We must also be prepared to look closely at other journalists involved.  Olcott’s account of the Eddys is substantiated by many other writers, among them C.C. Massey and M.D. Shindler.  Massey, who spent a fortnight with the Eddys, while insistent that few of the sitters could recognise the phantoms which appeared, never doubted what he saw.  Shindler’s book A Southerner Among The Spirits (1877) also provides valuable corroboration of Olcott’s assertions.

Furthermore, Olcott’s articles in the Daily Graphic caused a nation-wide sensation, with the result that almost all the major American dailies sent reporters to Chittenden.  Over the next few months the Eddys’ home was invaded by a score of hard-bitten, sceptical journalists from all over the United States.  To the best of my knowledge none of these men was prepared to contradict the major part of what Olcott had said.

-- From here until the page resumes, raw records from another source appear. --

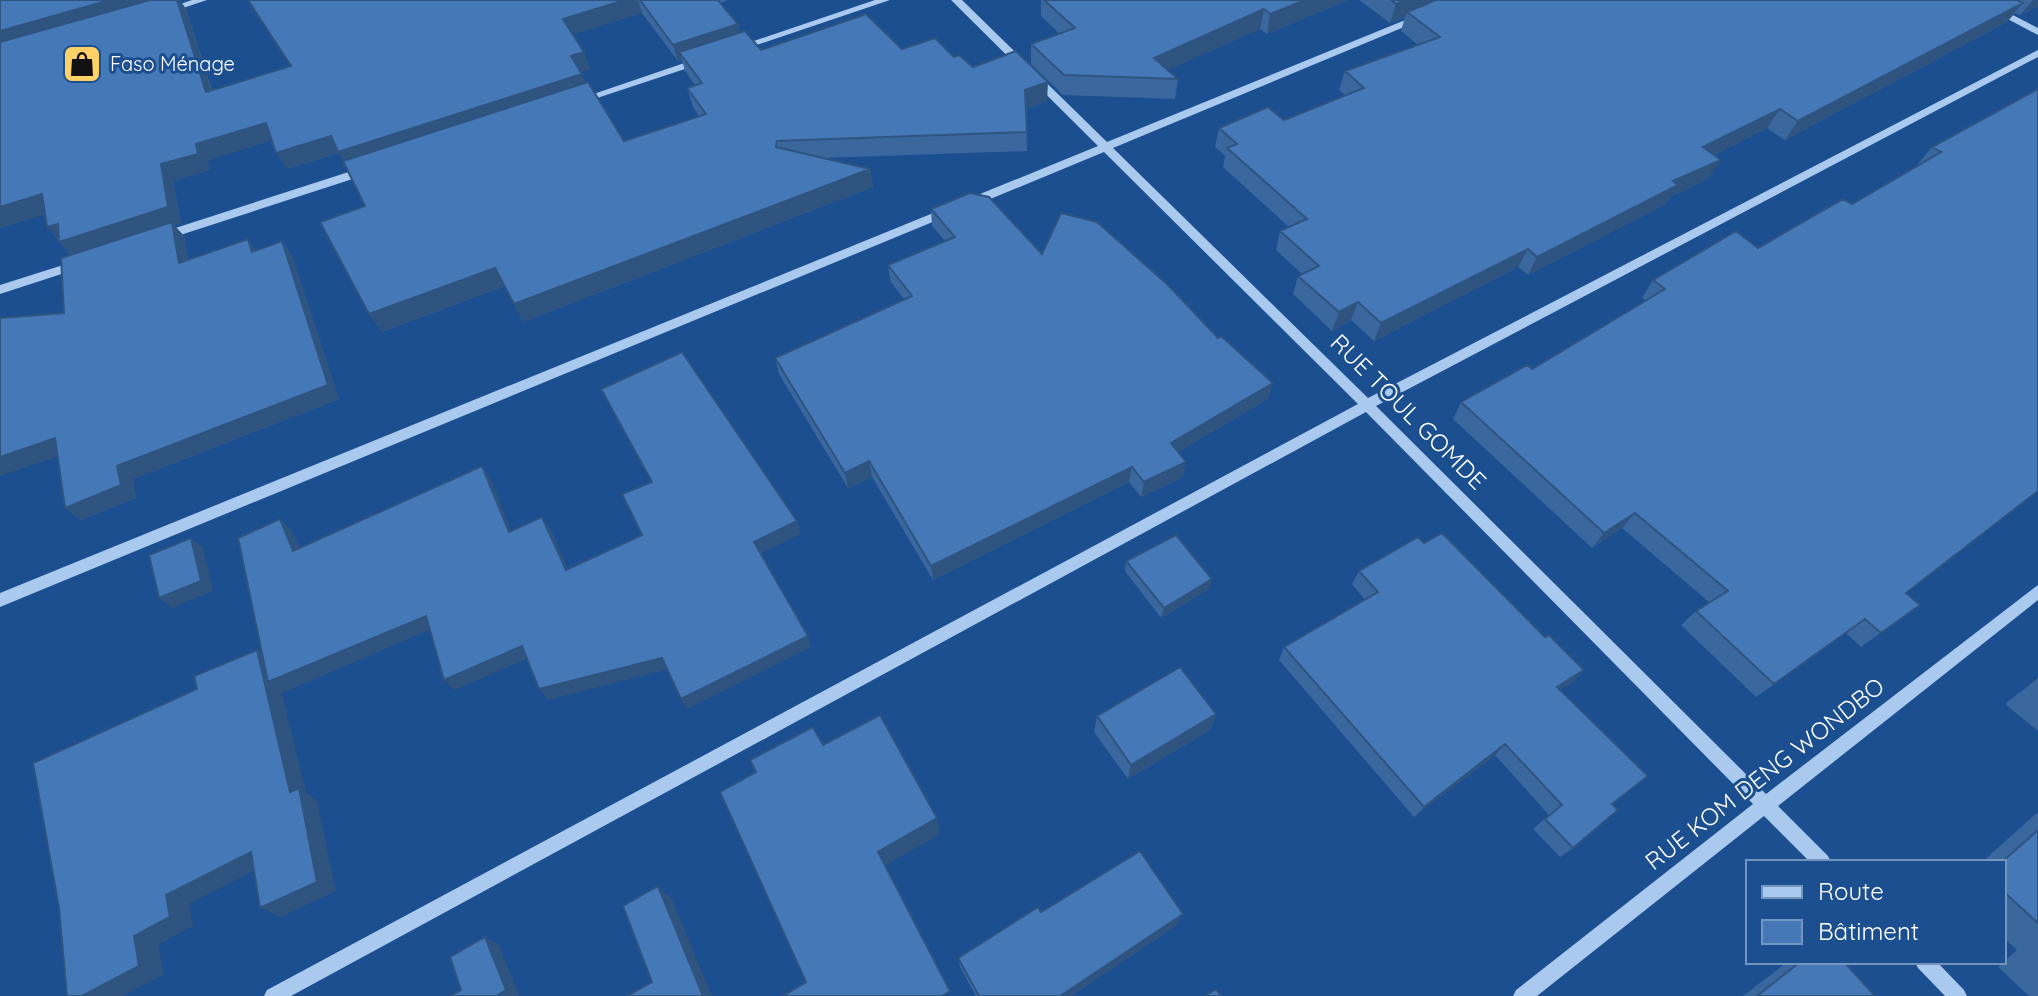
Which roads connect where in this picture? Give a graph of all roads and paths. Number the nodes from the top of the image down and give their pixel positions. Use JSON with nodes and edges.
{"nodes":[{"id":1,"x":202,"y":0,"type":"edge"},
{"id":2,"x":885,"y":0,"type":"edge"},
{"id":3,"x":956,"y":0,"type":"edge"},
{"id":4,"x":1977,"y":0,"type":"edge"},
{"id":5,"x":159,"y":12,"type":"edge"},
{"id":6,"x":1434,"y":12,"type":"edge"},
{"id":7,"x":2038,"y":32,"type":"edge"},
{"id":8,"x":2038,"y":53,"type":"edge"},
{"id":9,"x":720,"y":54,"type":"edge"},
{"id":10,"x":705,"y":59,"type":"edge"},
{"id":11,"x":570,"y":103,"type":"edge"},
{"id":12,"x":1107,"y":146,"type":"junction"},
{"id":13,"x":375,"y":167,"type":"edge"},
{"id":14,"x":150,"y":241,"type":"edge"},
{"id":15,"x":90,"y":261,"type":"edge"},
{"id":16,"x":0,"y":290,"type":"edge"},
{"id":17,"x":1367,"y":405,"type":"junction"},
{"id":18,"x":2038,"y":591,"type":"edge"},
{"id":19,"x":0,"y":600,"type":"edge"},
{"id":20,"x":1763,"y":804,"type":"junction"},
{"id":21,"x":1820,"y":860,"type":"edge"},
{"id":22,"x":1926,"y":964,"type":"edge"},
{"id":23,"x":273,"y":996,"type":"edge"},
{"id":24,"x":1522,"y":996,"type":"edge"},
{"id":25,"x":1958,"y":996,"type":"edge"}],
"edges":[{"from":1,"to":5,"type":"street"},
{"from":2,"to":9,"type":"street"},
{"from":3,"to":12,"type":"street","name":"RUE TOUL GOMDE"},
{"from":4,"to":7,"type":"street"},
{"from":6,"to":12,"type":"street"},
{"from":8,"to":17,"type":"street"},
{"from":10,"to":11,"type":"street"},
{"from":12,"to":17,"type":"street","name":"RUE TOUL GOMDE"},
{"from":12,"to":19,"type":"street"},
{"from":13,"to":14,"type":"street"},
{"from":15,"to":16,"type":"street"},
{"from":17,"to":20,"type":"street","name":"RUE TOUL GOMDE"},
{"from":17,"to":23,"type":"street"},
{"from":18,"to":20,"type":"street","name":"RUE KOM DENG WONDBO"},
{"from":20,"to":21,"type":"street","name":"RUE TOUL GOMDE"},
{"from":20,"to":24,"type":"street","name":"RUE KOM DENG WONDBO"},
{"from":22,"to":25,"type":"street"}]}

In the light of all this I believe we must be prepared to take Olcott’s allegations seriously.  We can no more dismiss them out of hand than we can dismiss any other historical document which has been proved largely trustworthy and consistent by both internal and external evidence.  It is not enough to be able to say simply: ‘What Olcott relates is impossible, therefore it could not have happened’.  Such a procedure, though totally inadmissible, appears to have been adopted as a general rule by practically all modern psychical researchers and historians of the occult.

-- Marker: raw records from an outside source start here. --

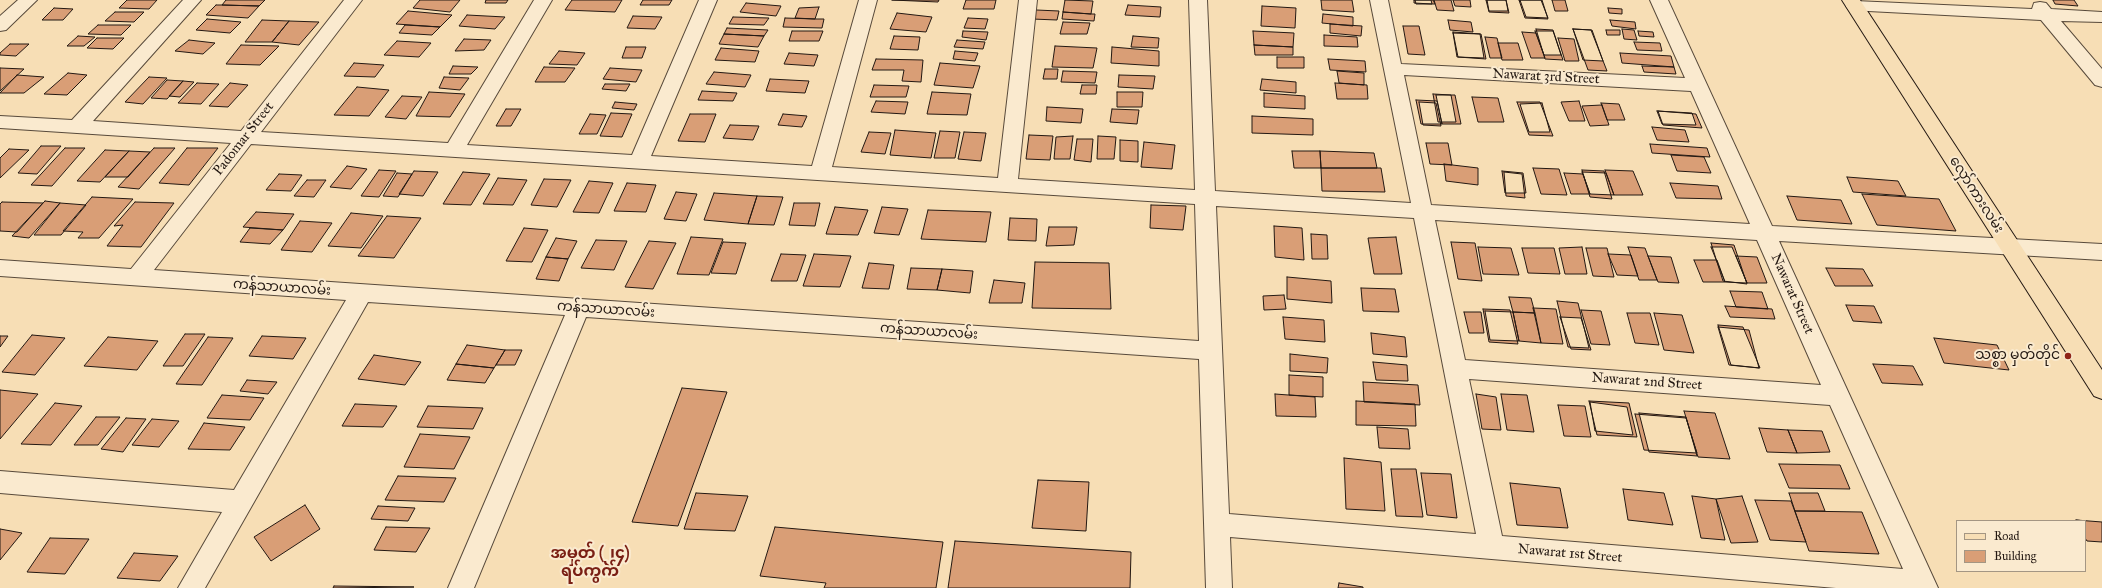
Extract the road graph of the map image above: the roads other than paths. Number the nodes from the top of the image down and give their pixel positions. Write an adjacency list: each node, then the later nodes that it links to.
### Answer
1 (28, 0): 15 (street)
2 (192, 0): 20 (street)
3 (353, 0): 21 (street, Padomar Street)
4 (543, 0): 22 (street)
5 (708, 0): 23 (street)
6 (868, 0): 24 (street)
7 (1028, 0): 25 (street)
8 (1198, 0): 26 (street)
9 (1379, 0): 16 (street)
10 (1659, 0): 18 (street, Nawarat Street)
11 (2034, 0): 13 (street)
12 (1853, 3): 13 (street); 29 (main road, လှော်ကားလမ်း)
13 (2046, 14): 14 (street); 17 (street)
14 (2102, 17)
15 (0, 26)
16 (1394, 69): 18 (street, Nawarat 3rd Street); 27 (street)
17 (2102, 81)
18 (1698, 86): 28 (street, Nawarat Street)
19 (0, 122): 20 (street)
20 (77, 127): 21 (street)
21 (245, 138): 22 (street); 32 (street, Padomar Street)
22 (453, 151): 23 (street)
23 (638, 162): 24 (street)
24 (820, 174): 25 (street)
25 (1007, 185): 26 (street)
26 (1205, 198): 27 (street); 35 (street)
27 (1423, 212): 28 (street); 36 (street)
28 (1765, 233): 29 (street); 38 (street, Nawarat Street)
29 (2010, 248): 30 (street); 37 (main road, လှော်ကားလမ်း)
30 (2102, 252)
31 (0, 268): 32 (street, ကန်သာယာလမ်း)
32 (136, 278): 33 (street, ကန်သာယာလမ်း)
33 (362, 293): 34 (street, ကန်သာယာလမ်း); 40 (street)
34 (579, 308): 35 (street, ကန်သာယာလမ်း); 45 (street)
35 (1211, 351): 41 (street)
36 (1455, 369): 38 (street, Nawarat 2nd Street); 42 (street)
37 (2102, 389)
38 (1838, 396): 43 (street, Nawarat Street)
39 (0, 482): 40 (street)
40 (241, 502): 44 (street)
41 (1217, 524): 42 (street, Nawarat 1st Street); 46 (street)
42 (1492, 548): 43 (street, Nawarat 1st Street)
43 (1924, 586)
44 (192, 588)
45 (462, 588)
46 (1219, 588)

Olcott on the whole emerges extremely well from this inquiry.  After the lapse of over a century he still comes across to us as a practical man full of shrewdness and commonsense who was prepared to spend ten uncomfortable weeks living in a primitive farmhouse in the middle of an isolated rural community in the company of uncongenial people in order to discover the truth about materialisation.  I find his character portraits of the Eddys singularly convincing.  They were illiterate farmers endowed, unfortunately for them, with a rare and perilous gift.  Had they been born into a more congenial culture, say that of India, China or Tibet, they would undoubtedly have achieved resounding fame as holy men, shamans or magicians.  As it was, they were thrust by some ironic trick of fate into one of the roughest sections of the American backwoods at a time when the prevailing philosophy was a crude and intolerant materialism, coupled with a bigoted and sometimes brutalised version of fundamentalist Christianity.

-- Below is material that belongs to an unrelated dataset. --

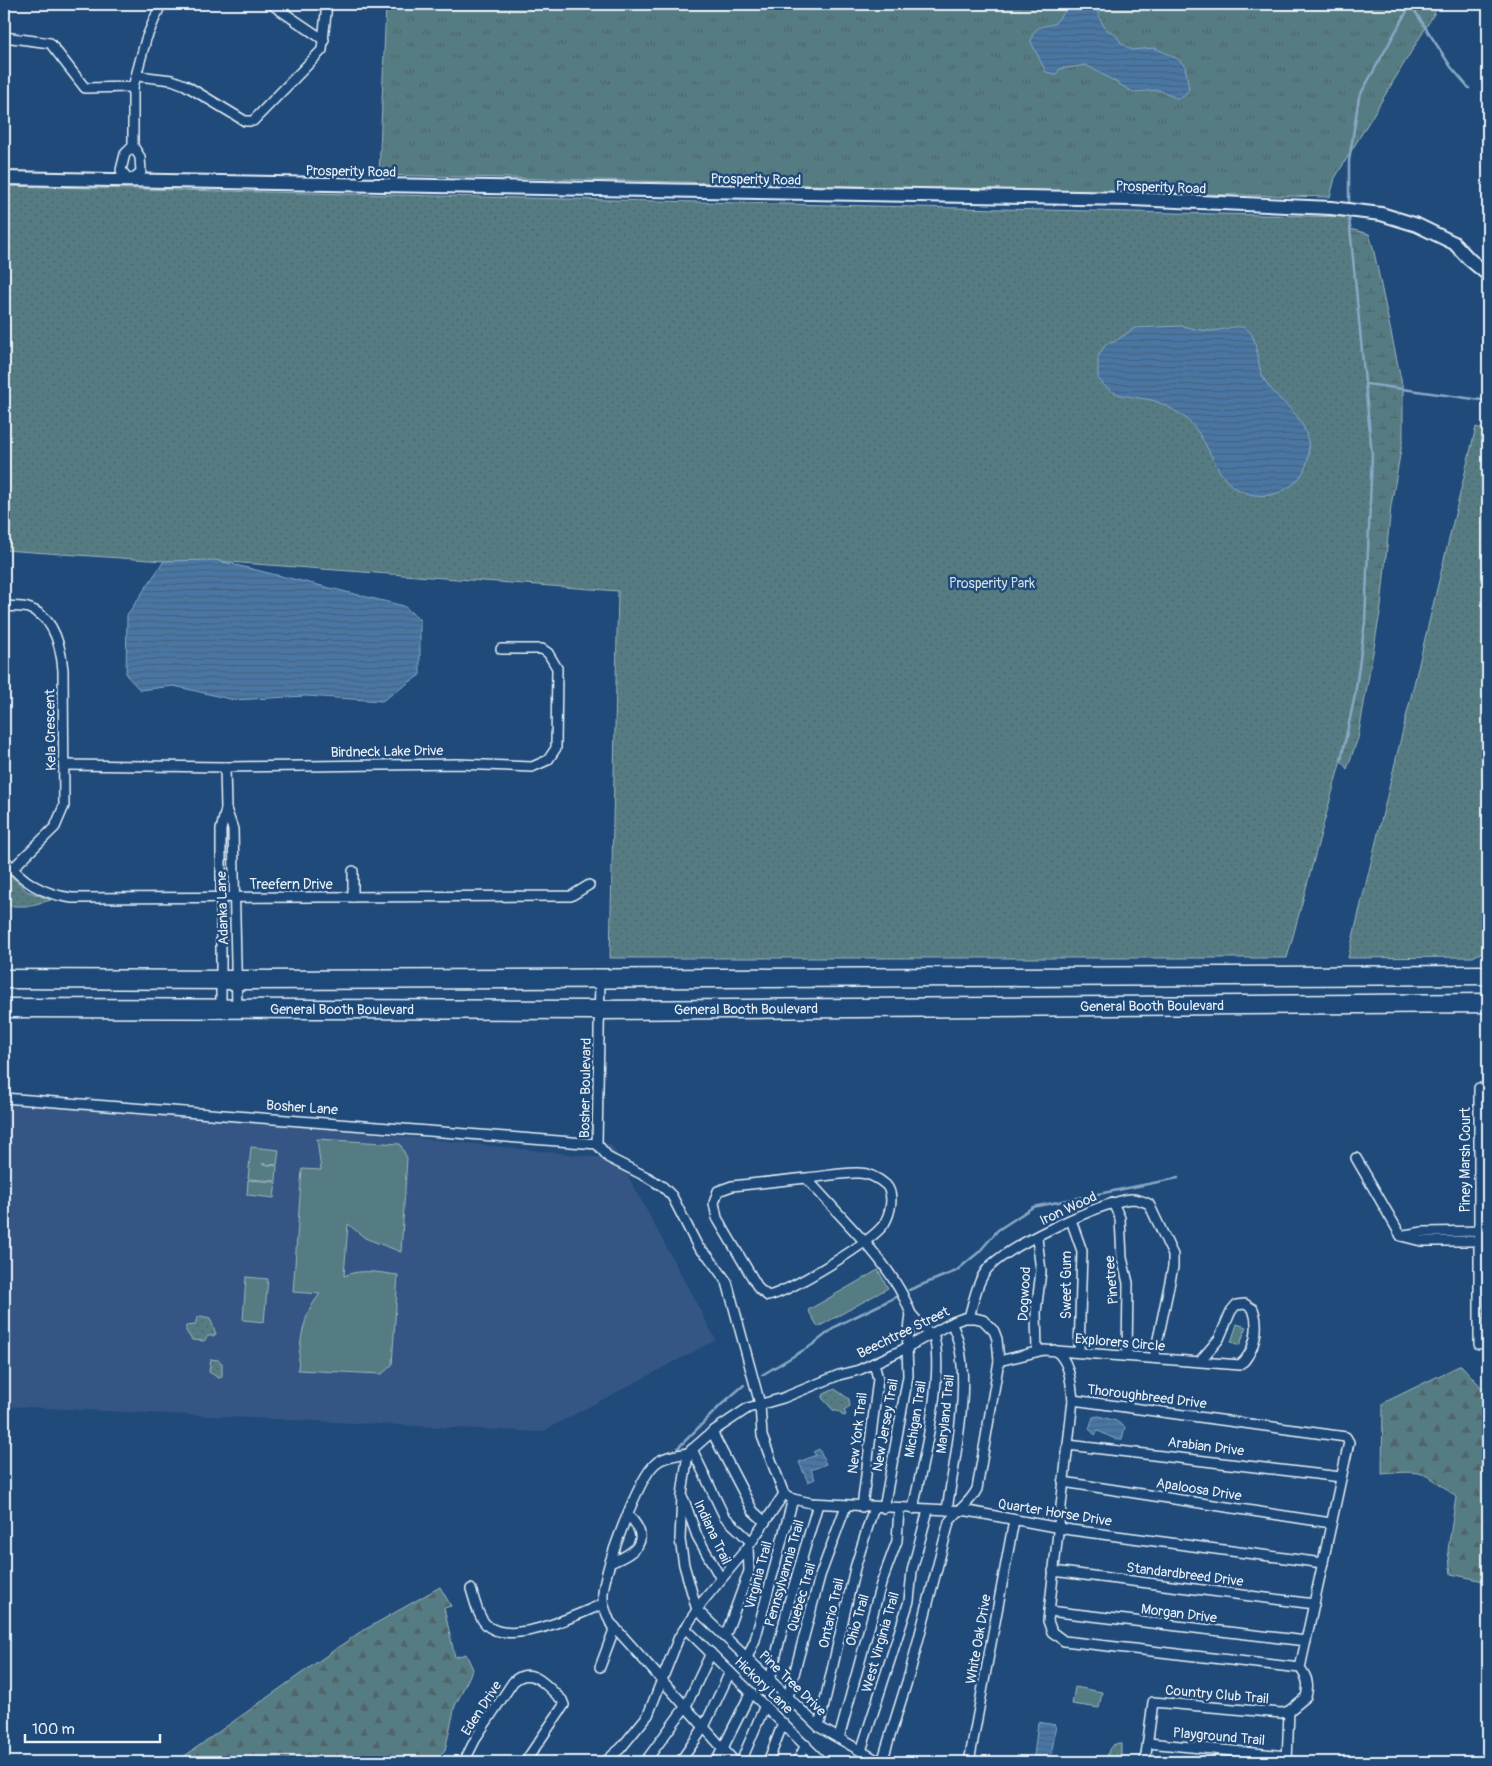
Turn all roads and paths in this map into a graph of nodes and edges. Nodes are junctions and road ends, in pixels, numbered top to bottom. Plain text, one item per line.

Circumstances could not have been more unfavourable for them.  The miracle is rather that they were allowed to survive at all.  Had they been born even a century or so earlier, they would undoubtedly have met their fate, like so many of their kind, in the agony of a blazing bonfire.  No wonder, then, that they were surly, suspicious and often downright hostile.  They did not get on with Olcott, who was their social and intellectual superior, nor he with them.  But this only makes his testimony as to the magnitude and vigour of their mediumistic powers all the more convincing.

In the final analysis the question we must ask ourselves is simply this: Did Olcott really see what he claimed to have seen?  Unpalatable though it may seem to many of us, the answer must be an unqualified “Yes”.  The phantoms that came into being on the stage of that lonely farmhouse so long ago were real enough, for they were witnessed by many observers.  The presence of these four hundred entities of many shapes and diverse nationalities, talking half a dozen different tongues, among them languages as remote as Georgian, constitutes perhaps the most astonishing, sustained demonstration of mediumistic power ever witnessed.  The Eddy family must undoubtedly rank as the greatest materialisation mediums of both the nineteenth and the twentieth centuries.


References
Doyle, A.C.  (1926)  The History of Spiritualism, Volume 1.  New York: George H. Doran.
Olcott, H.S.  (1875/1972)  People From The Other WorldsRutland, Vermont: Charles E. Tuttle.
Shindler, M.D. (1877) A Southerner Among The Spirits. Memphis, Tennessee: Southern Baptist Publication Society.